There are a number of great ideas in both of these libraries, such a ConnectionMultiplexer in the StackExchange client which allows a single socket to be shared instead of having to create a new socket connection each time one is needed access the Redis server. Something along this line will be implemented later in this article series.
The goals of this implementation are
- Simplicity
- Performance
- Efficiency
- Robustness
- Complete Unit Testing
Redis Protocol
Clients communicate with the Redis Server using the Redis Serialization Protocol(RESP) as detailed in The Redis Protocol Specification. As the specification states:
Redis clients communicate with the Redis server using a protocol called RESP. (Redis Serialization Protocol). While the protocol was designed specifically for Redis, it can be used for other client-server software projects.
RESP is a compromise between the following things:
- Simple to implement.
- Fast to parse.
- Human readable.
RESP can serialize different data types like integers, strings, arrays. There is also a specific type for errors. Requests are sent from the client to the Redis server as arrays of strings representing the arguments of the command to execute. Redis replies with a command specific data type.

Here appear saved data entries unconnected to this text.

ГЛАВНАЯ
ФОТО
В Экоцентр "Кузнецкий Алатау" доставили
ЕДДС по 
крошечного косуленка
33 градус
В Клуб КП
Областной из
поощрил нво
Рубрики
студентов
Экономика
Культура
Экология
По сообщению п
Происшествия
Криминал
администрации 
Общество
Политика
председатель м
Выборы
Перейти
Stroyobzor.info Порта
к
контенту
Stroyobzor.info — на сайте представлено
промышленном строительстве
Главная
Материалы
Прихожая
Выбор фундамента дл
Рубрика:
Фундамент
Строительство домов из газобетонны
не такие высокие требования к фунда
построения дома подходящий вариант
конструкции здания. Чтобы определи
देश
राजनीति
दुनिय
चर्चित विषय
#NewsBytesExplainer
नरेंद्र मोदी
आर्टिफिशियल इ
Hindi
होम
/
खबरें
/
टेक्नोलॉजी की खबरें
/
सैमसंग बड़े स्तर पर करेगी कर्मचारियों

RESP is binary-safe and does not require processing of bulk data transferred from one process to another, because it uses prefixed-length to transfer bulk data.
Rather than go into detail about the protocol, I'll leave it to the reader to reference the specification if you need to clarify anything about what I am doing. It's small, simple, and easy to understand. I'll explain the specific protocol details when I explain the code that uses them.
Software Design
The magic of the Pipelines based Socket Transport is a which exposes the PipeReaders and PipeWriters for a pair of Pipes. One Pipe, the OutputPipe, transfers data from the Application to the Transport while the other, the InputPipe, transfers data from the Transport to the Application.

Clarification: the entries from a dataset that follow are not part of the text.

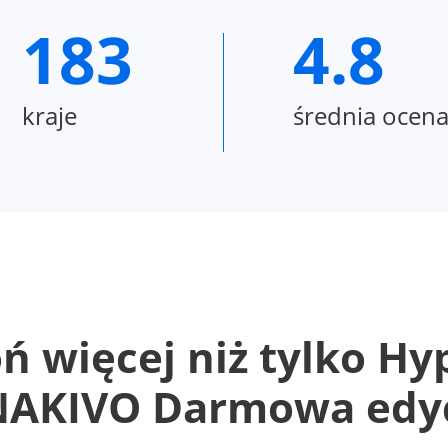
183
4.8
kraje
średnia ocen
ń więcej niż tylko Hy
NAKIVO Darmowa edy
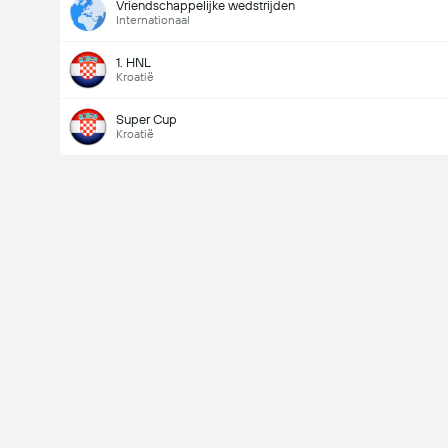
Vriendschappelijke wedstrijden
Internationaal
1. HNL
Kroatië
Super Cup
Kroatië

The Connection exposes a IDuplexPipe, Application, which has an Input PipeReader and an Output PipeWriter. The Input is set to the InputPipe.Reader while the Output is set to the OutputPipe.Writer. The connection has two tasks, one that reads data from the Socket and writes it to the InputPipe, and a second task the reads data from the OutputPipe and writes it to the Socket.
The Pipes use a collection of memory blocks to supply and reuse buffers for storing data. This is not like the Streams paradigm where the user is responsible for allocating and managing data buffers used to read and write to the Stream. The result is the Pipeline transport requires little or no buffer allocation and Garbage Collection to read and write from the Socket. In fact, in most cases there is little need to copy data from one buffer to another until such copying is required to deserialize some object from the received data.
INSERT A DIAGRAM OF TRANSPORT PIPES HERE
This means that our Redis Protocol handler needs to do two things:
- serialize Redis Commands to bytes that are written to a PipeWriter
- read bytes from a PipeWReader and deserialize them into Redis Responses
Because of this, it is simple to create Test Transport Layer from two Pipes. The code under test connects to the Application side, and the test reads and writes to Transport side, allowing the expected functionality to be tested without actually needing to setup a Redis instance for Unit Testing.
Of course, at some point actually communicating with a real Redis server will be required to validate the assumptions of the Unit Test. I will use a Redis Docker Container for this purpose.